You can enable and set prefetch using the prefetch_depth
option on the
IPUInfeedQueue
constructor or the IPU Keras
API functions. Setting this option to a value greater than 1
will instruct
TensorFlow and Poplar to move up to prefetch_depth
dataset elements into
a staging area near the IPU.
6.2. I/O Tiles
The option to designate a number of IPU-tiles to be “I/O tiles” allows
TensorFlow to construct the Poplar graph so that the data transfer and the
computation can overlap in time. This is useful when the StreamCopyMid
is
taking a significant proportion of the application’s runtime and blocking
computation.
Note
This will only overlap I/O with computation for a single IPU application or a pipelined application using the grouped schedule.

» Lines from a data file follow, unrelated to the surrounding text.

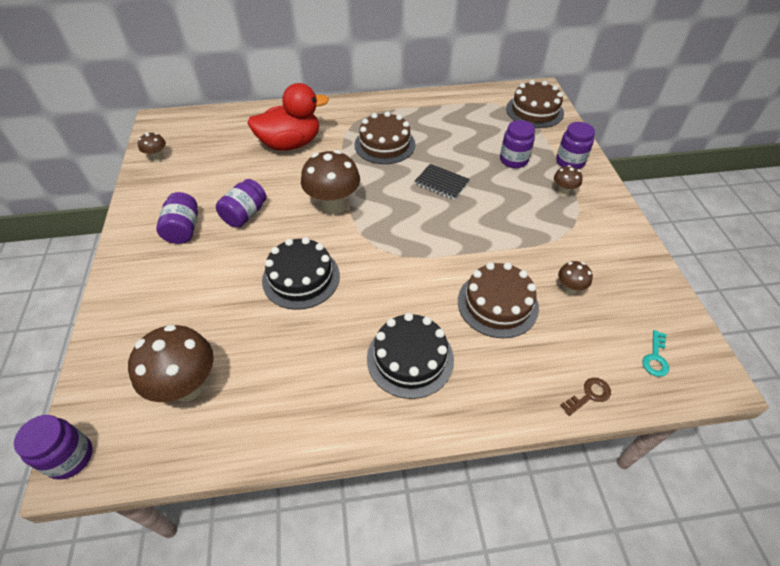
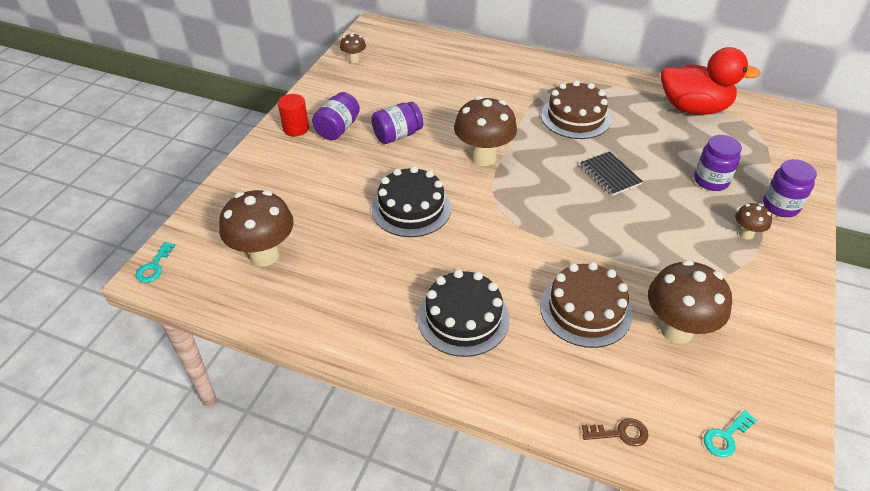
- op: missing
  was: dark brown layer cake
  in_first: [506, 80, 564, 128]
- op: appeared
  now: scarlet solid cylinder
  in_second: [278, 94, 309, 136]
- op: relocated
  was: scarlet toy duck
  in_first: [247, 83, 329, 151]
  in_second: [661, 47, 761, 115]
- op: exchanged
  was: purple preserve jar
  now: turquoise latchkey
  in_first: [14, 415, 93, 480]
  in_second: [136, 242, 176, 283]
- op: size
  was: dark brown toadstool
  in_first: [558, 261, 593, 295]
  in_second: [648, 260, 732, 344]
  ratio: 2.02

See Section 5.4, Pipelined training for more detail.
You can set the number of I/O tiles to use during execution when configuring
the IPU. This is set using the io_tiles.num_io_tiles
configuration option of the IPUConfig
:
from tensorflow.python import ipu
...
config = ipu.config.IPUConfig()
config.io_tiles.num_io_tiles = 128
config.io_tiles.place_ops_on_io_tiles = True
You should carefully tune the number of IPU-tiles designated to be I/O tiles because these tiles cannot participate in the computation. This means that a very large number of I/O tiles can cause performance regressions in the main computation. However, too few I/O tiles can cause the transferred tensors to not fit in the available tile memory. Therefore, this may require some experimentation to find the best value for a specific application.